The complete dataset used for training and testing the Gesture Recognition component of the system is available at [68]. It contains 5 gesture classes with 8000–10,000 samples per class. This allows for comparison between methods requiring large datasets and those which only require small datasets. Because there are currently no large publicly available datasets for 2d vision only hand gesture recognition this will be an excellent opportunity for comparison work. Existing datasets of gestures for 2d vision are often too small [19, 20, 32, 36, 60, 92], publically unavailable [6, 22, 23, 26, 47, 56, 89, 95, 98], or are only designed for hand detection and not gesture recognition [77]. The datasets in [77] lack pose annotations for different classes and cannot be used without further annotation.
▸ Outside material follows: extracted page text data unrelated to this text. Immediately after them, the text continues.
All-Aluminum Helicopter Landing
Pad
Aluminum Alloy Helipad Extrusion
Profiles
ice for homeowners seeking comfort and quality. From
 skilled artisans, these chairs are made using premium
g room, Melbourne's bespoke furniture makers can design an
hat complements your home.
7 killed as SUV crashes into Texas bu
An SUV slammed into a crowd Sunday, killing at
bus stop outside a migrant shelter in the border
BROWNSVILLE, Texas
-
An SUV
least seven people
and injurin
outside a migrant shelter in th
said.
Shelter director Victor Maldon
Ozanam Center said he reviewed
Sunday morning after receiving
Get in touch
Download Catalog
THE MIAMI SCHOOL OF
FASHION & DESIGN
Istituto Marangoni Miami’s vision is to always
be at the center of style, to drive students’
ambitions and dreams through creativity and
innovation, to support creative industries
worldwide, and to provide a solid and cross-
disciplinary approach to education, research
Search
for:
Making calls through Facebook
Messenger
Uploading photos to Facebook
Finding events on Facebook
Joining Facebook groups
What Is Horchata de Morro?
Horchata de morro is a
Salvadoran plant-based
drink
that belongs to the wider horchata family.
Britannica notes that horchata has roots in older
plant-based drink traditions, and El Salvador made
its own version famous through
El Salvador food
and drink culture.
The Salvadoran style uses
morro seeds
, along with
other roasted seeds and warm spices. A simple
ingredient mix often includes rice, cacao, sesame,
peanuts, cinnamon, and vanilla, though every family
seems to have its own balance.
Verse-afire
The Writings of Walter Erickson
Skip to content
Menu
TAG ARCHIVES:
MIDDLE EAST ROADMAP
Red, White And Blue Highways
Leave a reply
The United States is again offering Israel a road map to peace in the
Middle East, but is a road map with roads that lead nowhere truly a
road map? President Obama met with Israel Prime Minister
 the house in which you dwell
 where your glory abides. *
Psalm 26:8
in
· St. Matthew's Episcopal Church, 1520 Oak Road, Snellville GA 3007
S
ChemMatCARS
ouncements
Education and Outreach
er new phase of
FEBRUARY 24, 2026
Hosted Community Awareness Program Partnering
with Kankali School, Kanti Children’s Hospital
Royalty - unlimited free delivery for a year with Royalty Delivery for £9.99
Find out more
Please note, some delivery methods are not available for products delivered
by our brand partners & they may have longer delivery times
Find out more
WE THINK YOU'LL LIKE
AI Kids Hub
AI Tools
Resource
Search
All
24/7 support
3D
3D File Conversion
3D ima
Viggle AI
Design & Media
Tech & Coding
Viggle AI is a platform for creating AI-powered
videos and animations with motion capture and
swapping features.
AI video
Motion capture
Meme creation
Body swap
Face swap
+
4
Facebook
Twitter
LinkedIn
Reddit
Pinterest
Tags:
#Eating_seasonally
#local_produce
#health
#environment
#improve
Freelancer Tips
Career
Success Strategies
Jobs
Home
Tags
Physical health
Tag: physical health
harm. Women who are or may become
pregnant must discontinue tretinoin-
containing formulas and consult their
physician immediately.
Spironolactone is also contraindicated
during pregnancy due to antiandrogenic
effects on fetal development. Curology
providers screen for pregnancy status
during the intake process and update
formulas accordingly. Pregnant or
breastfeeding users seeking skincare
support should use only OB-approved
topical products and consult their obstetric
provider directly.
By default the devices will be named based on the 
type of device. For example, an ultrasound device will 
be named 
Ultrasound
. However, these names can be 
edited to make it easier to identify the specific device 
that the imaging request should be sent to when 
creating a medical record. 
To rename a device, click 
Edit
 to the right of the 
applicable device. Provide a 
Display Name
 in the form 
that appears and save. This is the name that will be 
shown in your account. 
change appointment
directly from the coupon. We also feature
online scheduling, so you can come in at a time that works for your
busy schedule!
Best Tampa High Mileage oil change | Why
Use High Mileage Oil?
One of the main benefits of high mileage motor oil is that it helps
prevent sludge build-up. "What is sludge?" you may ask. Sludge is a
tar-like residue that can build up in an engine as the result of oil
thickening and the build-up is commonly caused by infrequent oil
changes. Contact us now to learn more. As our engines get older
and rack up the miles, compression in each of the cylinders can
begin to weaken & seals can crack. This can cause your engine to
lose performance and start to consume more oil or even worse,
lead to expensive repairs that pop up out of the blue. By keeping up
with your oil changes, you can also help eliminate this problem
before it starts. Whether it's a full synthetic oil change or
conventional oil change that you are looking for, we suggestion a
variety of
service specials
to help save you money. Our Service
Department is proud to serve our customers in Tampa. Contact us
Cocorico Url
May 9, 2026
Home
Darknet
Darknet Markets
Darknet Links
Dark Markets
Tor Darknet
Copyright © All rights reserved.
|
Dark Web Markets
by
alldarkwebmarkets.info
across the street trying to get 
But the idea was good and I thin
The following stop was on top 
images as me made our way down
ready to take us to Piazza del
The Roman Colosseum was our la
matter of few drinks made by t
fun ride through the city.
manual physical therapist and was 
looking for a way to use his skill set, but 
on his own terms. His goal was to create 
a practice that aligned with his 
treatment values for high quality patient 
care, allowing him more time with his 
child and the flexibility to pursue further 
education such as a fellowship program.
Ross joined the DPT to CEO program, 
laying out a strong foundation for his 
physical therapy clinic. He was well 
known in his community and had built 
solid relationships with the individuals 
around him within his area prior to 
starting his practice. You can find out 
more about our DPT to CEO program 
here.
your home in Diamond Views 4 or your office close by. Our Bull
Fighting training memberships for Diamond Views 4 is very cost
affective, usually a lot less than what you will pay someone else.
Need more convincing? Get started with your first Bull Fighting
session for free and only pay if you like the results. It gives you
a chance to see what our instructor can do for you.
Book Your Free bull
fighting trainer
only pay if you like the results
The dataset used for testing the hand tracking component of the extended system is available at [69]. This dataset has 19 annotated videos from 5 different users. The dataset corresponds to roughly 20,000 sequentially annotated frames indicating the general location of a user’s hand and the amount of visible extended fingertips. This dataset will be a welcome addition to the research community for comparative work, especially since there are very few such datasets available for the context of hand tracking in 2D video.

6 Conclusion

A real-time static hand gesture recognition system was presented for user interface applications. The system achieves great low positive results comparable to high performing CNNs, with true positive results that are more than sufficient for use in live real-time applications. The system achieves these results at a fraction of the computational cost of high performing CNNs in a CPU only 2D video context without depending on GPU-acceleration. The system was extended to include robust hand tracking and a variety of prototype user interface applications are presented to prove the usability of the system as a UI. We believe this system is an important milestone in 2D video only static hand gesture recognition and tracking for low cost hardware. The proven UI applications demonstrate its practicality for user control input, especially with low cost hardware, which can be investigated in future work. Furthermore the two datasets that were produced represent a major contribution to the state of the art in an area that has thus far had a lack of publically available datasets and comparative testing methods. The publically available datasets will allow for comparative work to be done for 2D video only static hand gesture recognition and hand tracking thus enabling further progress and innovation in the research area. Future work can involve improving the true positive rate for even more responsiveness, adding more gestures to the system, and exploring new applications with hand tracking.